- Title card until mid-2015
- Also known as: Oddasat TV-Ođđasat (in NRK radio simulcasts)
- Genre: News
- Presented by: Joni Saijets
- Theme music composer: Röyksopp
- Countries of origin: Nordic countries, mostly Sápmi
- Original languages: Northern Sami (Presenters, voiceovers for most interviews) Bokmål (NRK1 subtitles) Swedish (Hard subs on SVT2, alternate digital subs on Yle TV1) Finnish (Main subs on Yle TV1 and TV Finland)

Production
- Running time: 15 minutes
- Production companies: NRK Yle

Original release
- Network: NRK1 SVT2 Yle TV1 TV Finland NRK Sámi Radio
- Release: August 20, 2001 – present

Related
- Sameradion Yle Sámi Radio

= Ođđasat =

Northern Sami TV news programme

Ođđasat is a Sámi television news programme broadcast in Norway, Sweden and Finland. Jointly produced by NRK, SVT and Yle, the public service broadcasters in their respective countries, the programme is presented from NRK's studio in Norway.

It is broadcast from Monday to Friday, ten months a year. Each programme is around 15 minutes long and deals mostly with Sami issues but also has Nordic and world news, often dealing with other indigenous peoples. Most reports are from the official Sápmi areas; only rarely are there news stories about other places with significant Sámi populations (e.g. Oslo, Umeå) unless the stories also involve Sápmi areas. No Russian companies are known to have been involved in the production or by submitting stories.

As of November 2023, episodes are broadcast more or less simultaneously on NRK1, SVT2, and NRK Sámi Radio in the afternoon, usually at 17:30. Broadcasts in Finland were moved from Yle Teema & Fem to Yle TV1 at some point in the late 2010s, where it airs as a late night newscast; and to TV Finland, where it airs during daytime the following day.
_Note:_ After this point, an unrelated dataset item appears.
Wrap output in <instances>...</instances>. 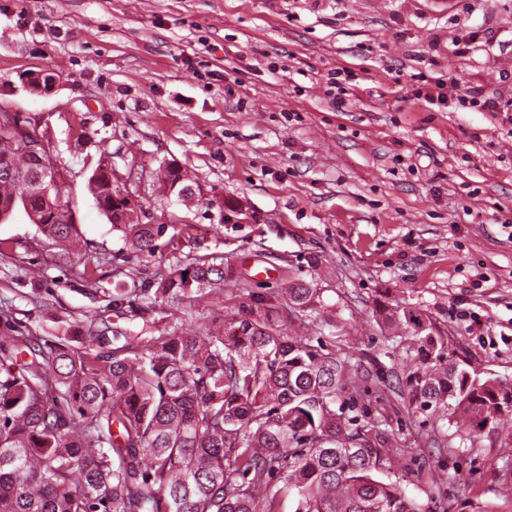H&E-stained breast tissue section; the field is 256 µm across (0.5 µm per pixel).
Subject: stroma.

Almost all audio in the program is in Northern Sami; one Southern Sami episode was known to have been broadcast in August 2018.

Each episode concludes with a short weather forecast, focusing on Sápmi and the northern parts of the Gulf of Bothnia, leaving out Oslo and Trondheim but including Murmansk and Lovozero.

==History==
When the production of the programme began, its titles and graphics were different from NRK's domestic television news bulletins.

In around 2008, the programme saw a new look; while it still differed from the revamped look of the rest of NRK's bulletins at the time, the lower thirds (as well as the subtitles on NRK's broadcast) were set in the same grid of graphics that NRK's bulletins used. It also utilised the Neo Sans typeface (NRK's on-screen typeface at the time) for its presentation. In mid-2015, about a month after NRK's domestic bulletins revamped their look, Ođđasat followed with the new NRK news intro corporate look and theme music.

==See also==
- Yle Uutiset: Yle produces a separate five-minute television bulletin titled Yle Ođđasat that focuses on the Sámi people in Finland, broadcast weekday afternoons on Yle TV1. Stories from that bulletin are occasionally included in the all-Nordic version as well.